Хотя этот круг чтения может показаться беспорядочным — от Беккета до старославянских текстов и классических трудов по физике, — в действительности все эти тексты имели одну общую черту: их пространственные, временные и тематические параметры ставили их в отношение вненаходимости к авторитетному дискурсу Советского государства. Не будучи антисоветскими, эти тексты — своими образами, идеями, темами, алфавитами (старославянским или иностранными), местом и временем издания и так далее — выпадали из пространства буквального смысла авторитетного дискурса.
К тому времени (конец 1970-х — начало 1980-х годов) многие художественные и поэтические книги, которые эти люди читали, не публиковались в Советском Союзе десятилетиями, одни из советских авторов этих книг были репрессированы, другие находились у государства в немилости или эмигрировали. Тем не менее, в полном соответствии с парадоксом советской культурной политики, большинство этих книг так и не было полностью запрещено, а к некоторым из них даже существовал официальный, хотя и ограниченный доступ. Например, студенты университета имели доступ к некоторым ранним советским или досоветским изданиям посредством научных библиотек. Инна работала в библиотеке Ленинградского университета, и это давало ей такую возможность: «Мы могли прийти в читальный зал библиотеки и читать там книги, которые больше нигде достать было нельзя. Там мы читали ранние издания Гумилева, книги которого давно не переиздавались, и в магазинах их купить было невозможно» {259} . Несмотря на постоянный обмен подобной литературой, Инна и ее круг тоже не особенно беспокоились по поводу КГБ. Она рассказывает:
У нас всегда сумки были набиты книгами. То есть мы немного рисковали, конечно. Но в то же время мы прекрасно понимали, что никто нами особенно не интересуется. А что было в нас интересного? Самое страшное, что у нас могло быть, — это перепечатка песни Галича или стихотворения Бродского. И мы, естественно, ими обменивались. Но арестовывать нас за это? Кому это было нужно? То, что мы делали, было несерьезно. А вот подписывать письма диссидентов или заниматься другой подобной деятельностью — нет, в это мы никогда не верили {260} .
Историк культуры Лев Лурье, сам когда-то бывший представителем литературной среды «Сайгона», вспоминает, что в этих компаниях также довольно широко циркулировали книги Андрея Платонова, Михаила Булгакова, Марселя Пруста, Джеймса Джойса и Артура Миллера {261} . По этой причине, замечает Лурье, в те годы в «Сайгоне» можно было получить литературное и философское образование лучше, чем на факультетах филологии и истории Ленинградского университета.
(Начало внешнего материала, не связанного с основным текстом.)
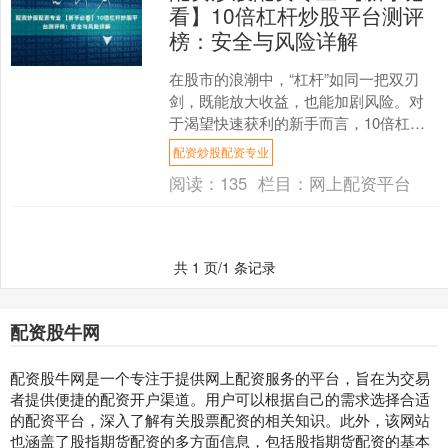
看】10倍杠杆炒股平台测评
榜：安全与风险详解
在股市的浪潮中，“杠杆”如同一把双刃
剑，既能放大收益，也能加剧风险。对
于渴望快速获利的新手而言，10倍杠杆
平台充满了诱惑。然而，高回报的背
配资炒股配资专业
后，是成倍放大的风险深....
阅读：
135
栏目：
网上配资平台
共 1 页/1 条记录
配资股牛网
配资股牛网是一个专注于提供网上配资服务的平台，旨在为交易
者提供便捷的配资开户渠道。用户可以根据自己的需求选择合适
的配资平台，深入了解有关股票配资的相关知识。此外，该网站
也涵盖了股指期货配资的多方面信息，包括股指期货配资的基本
Как стало очевидно много позже, «Сайгон» действительно сыграл важную роль в подготовке тех, кто в постсоветские 1990-е стали основателями, редакторами, переводчиками и потребителями продукции новых независимых издательств {262} .
С первого взгляда феномен социальных сред, сформировавшихся вокруг таких мест, как кафе «Сайгон», мог бы показаться классическим примером того, что Юрген Хабермас назвал «публичной сферой». Публичная сфера, согласно определению Хабермаса, возникла в эпоху раннего капитализма, в процессе общения на политические и социальные темы, происходившего в свободных публичных местах, например кафетериях и салонах {263} . То, что «Сайгон» являлся кафетерием, может напомнить это определение Хабермаса, и в некоторых исследованиях эта аналогия проводилась {264} . Однако у этой аналогии имеется очевидная проблема. Понятие «публичной сферы» подразумевает бинарную модель политической системы, поскольку дискуссии в таком определении публичной сферы ведутся на «политические и социальные темы» — то есть, в случае позднего социализма, являются критическими обсуждениями буквального смысла авторитетного дискурса системы. Однако в этом описании дискурса подобных социальных сред скрывается важный факт того, что они осознанно дистанцировались от буквального смысла как политических высказываний государства, так и контрвысказываний тех, кто противоставлял себя государству. Общение в большинстве подобных сред не касалось обсуждения того, что в рамках авторитетного дискурсивного режима системы являлось «политическими и социальными темами». Напротив, оно чаще всего строилось на избегании подобных тем, как «неинтересных». По этой причине понятие публичной сферы при описании подобных сред скорее затуманивает реальную картину, чем делает ее более прозрачной. Подобно другим социальным средам 1960–1970-х годов, в «Сайгоне» формировалась не некая единая «публичная сфера», а многочисленные «публики вненаходимости» [132].